There is of course the cropping of the features that you do, but ndimage has a find_objects function that returns enclosing slices, and appears to be very fast:
In [66]: %timeit ndimage.find_objects(a)
100 loops, best of 3: 11.5 ms per loop
This returns a list of tuples of slices enclosing all of your objects, in 50% more time thn it takes to find the indices of one single object.
It may not work out of the box as I cannot test it right now, but I would restructure your code into something like the following:
def correct_hot_bis(hot_image, seg_image):
# Need this to not index out of bounds when computing border_avg
hot_image_padded = np.pad(hot_image, 3, mode='constant',
constant_values=0)
new_hot = hot_image.copy()
sign = np.ones_like(hot_image, dtype=np.int8)
sign[hot_image > 0] = -1
s_elem = np.ones((3, 3))
for j, slice_ in enumerate(ndimage.find_objects(seg_image)):
hot_image_view = hot_image[slice_]
seg_image_view = seg_image[slice_]
new_shape = tuple(dim+6 for dim in hot_image_view.shape)
new_slice = tuple(slice(dim.start,
dim.stop+6,
None) for dim in slice_)
indices = seg_image_view == j+1
obj_avg = hot_image_view[indices].mean()
obj = np.zeros(new_shape)
obj[3:-3, 3:-3][indices] = True
dilated = ndimage.binary_dilation(obj, s_elem)
border = mahotas.borders(dilated)
border &= dilated
border_avg = hot_image_padded[new_slice][border == 1].mean()
new_hot[slice_][indices] += (sign[slice_][indices] *
np.abs(obj_avg - border_avg))
return new_hot
You would still need to figure out the collisions, but you could get about a 2x speed-up by computing all the indices simultaneously using a np.unique based approach:
a = np.random.randint(100, size=(1000, 1000))
def get_pos(arr):
pos = []
for j in xrange(100):
pos.append(np.where(arr == j))
return pos
def get_pos_bis(arr):
unq, flat_idx = np.unique(arr, return_inverse=True)

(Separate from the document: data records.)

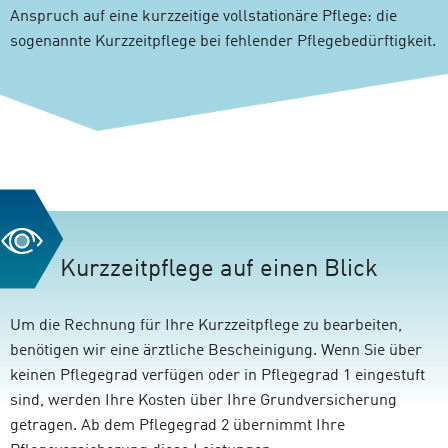
Anspruch auf eine kurzzeitige vollstationäre Pflege: die
sogenannte Kurzzeitpflege bei fehlender Pflegebedürftigkeit.
Kurzzeitpflege auf einen Blick
Um die Rechnung für Ihre Kurzzeitpflege zu bearbeiten,
benötigen wir eine ärztliche Bescheinigung. Wenn Sie über
keinen Pflegegrad verfügen oder in Pflegegrad 1 eingestuft
sind, werden Ihre Kosten über Ihre Grundversicherung
getragen. Ab dem Pflegegrad 2 übernimmt Ihre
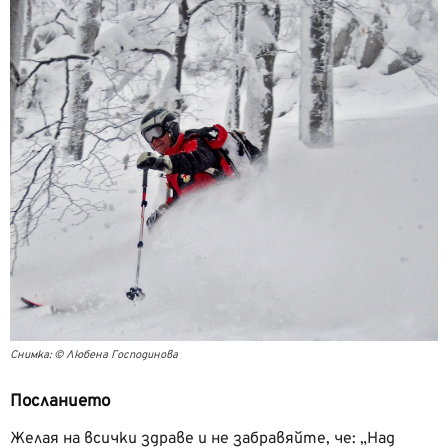
Снимка: © Любена Господинова
Посланието
Желая на всички здраве и не забравяйте, че: „Над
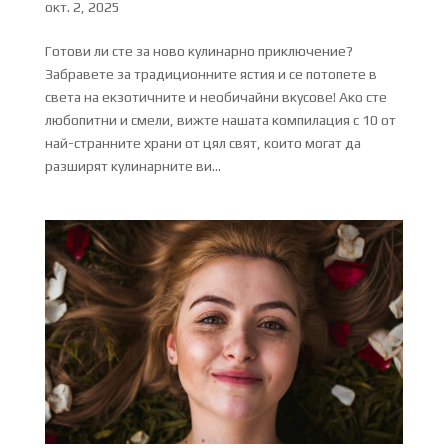
окт. 2, 2025
Готови ли сте за ново кулинарно приключение?
Забравете за традиционните ястия и се потопете в
света на екзотичните и необичайни вкусове! Ако сте
любопитни и смели, вижте нашата компилация с 10 от
най-странните храни от цял свят, които могат да
разширят кулинарните ви...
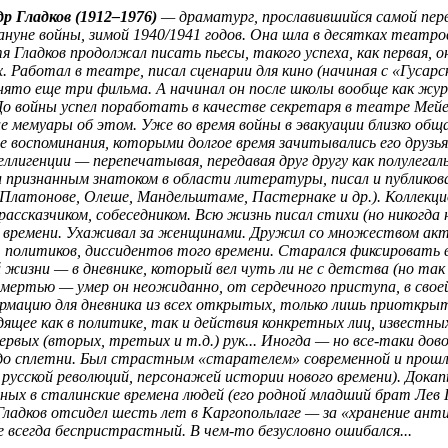
р Гладков (1912–1976)
— драматург, прославившийся самой перв
ануне войны, зимой 1940/1941 годов. Она шла в десятках театров
тя Гладков продолжал писать пьесы, такого успеха, как первая, о
. Работал в театре, писал сценарии для кино (начиная с «Гусар
нято еще три фильма. А начинал он после школы вообще как жу
До войны успел поработать в качестве секретаря в театре Мейе
 мемуары об этом. Уже во время войны в эвакуации близко общ
 воспоминания, которыми долгое время зачитывались его друзья 
еллигенции — перепечатывая, передавая друг другу как полулегал
л признанным знатоком в области литературы, писал и публиков
 Платонове,
Олеше
, Мандельштаме, Пастернаке и др.). Коллекц
ассказчиком, собеседником. Всю жизнь писал стихи (но никогда 
о времени. Ухаживал за женщинами. Дружил
со
множеством акте
, политиков, диссидентов того времени. Старался фиксировать
жизни — в дневнике, который вел чуть ли не с детства (но так 
смертью — умер он неожиданно, от сердечного приступа, в свое
рмацию для дневника из всех открытых, только лишь приоткрыт
дящее
как в политике, так и действия конкретных лиц, известных 
рвых (вторых, третьих и т.д.) рук... Иногда — но все-таки дово
 до сплетни. Был страстным «старателем» современной и прошл
 русской революций, персонажей истории нового времени). Докап
ных в сталинские времена людей (его родной младший брат Лев Г
Гладков отсидел шесть лет в
Каргопольлаге
— за «хранение анти
не всегда беспристрастный. В
чем-то
безусловно ошибался...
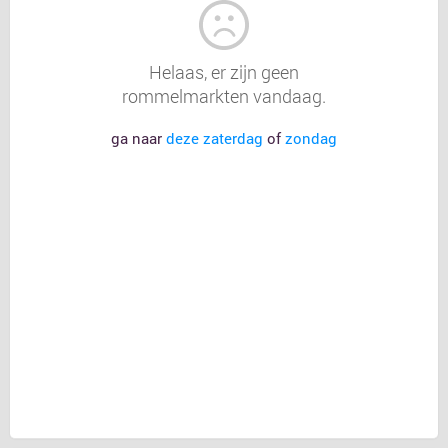
Helaas, er zijn geen
rommelmarkten vandaag.
ga naar
deze zaterdag
of
zondag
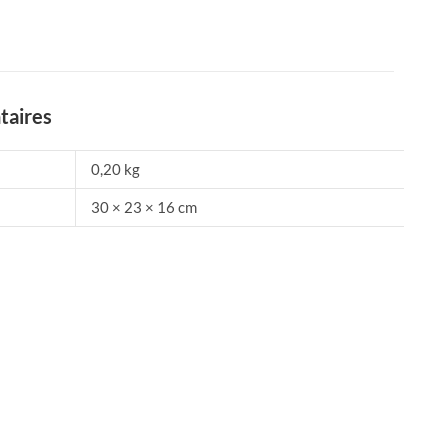
taires
0,20 kg
30 × 23 × 16 cm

pos = np.argsort(flat_idx)
counts = np.bincount(flat_idx)
cum_counts = np.cumsum(counts)
multi_dim_idx = np.unravel_index(pos, arr.shape)
return zip(*(np.split(coords, cum_counts) for coords in multi_dim_idx))
In [33]: %timeit get_pos(a)
1 loops, best of 3: 766 ms per loop
In [34]: %timeit get_pos_bis(a)
1 loops, best of 3: 388 ms per loop
Note that the pixels for each object are returned in a different order, so you can't simply compare the returns of both functions to assess equality. But they should both return the same.
One thing you could do to same a little bit of time is to save the result of seg_image == i so that you don't need to compute it twice. You're computing it on lines 15 & 47, you could add seg_mask = seg_image == i and then reuse that result (It might also be good to separate out that piece for profiling purposes).
While there a some other minor things that you could do to eke out a little bit of performance, the root issue is that you're using a O(M * N) algorithm where M is the number of segments and N is the size of your image. It's not obvious to me from your code whether there is a faster algorithm to accomplish the same thing, but that's the first place I'd try and look for a speedup.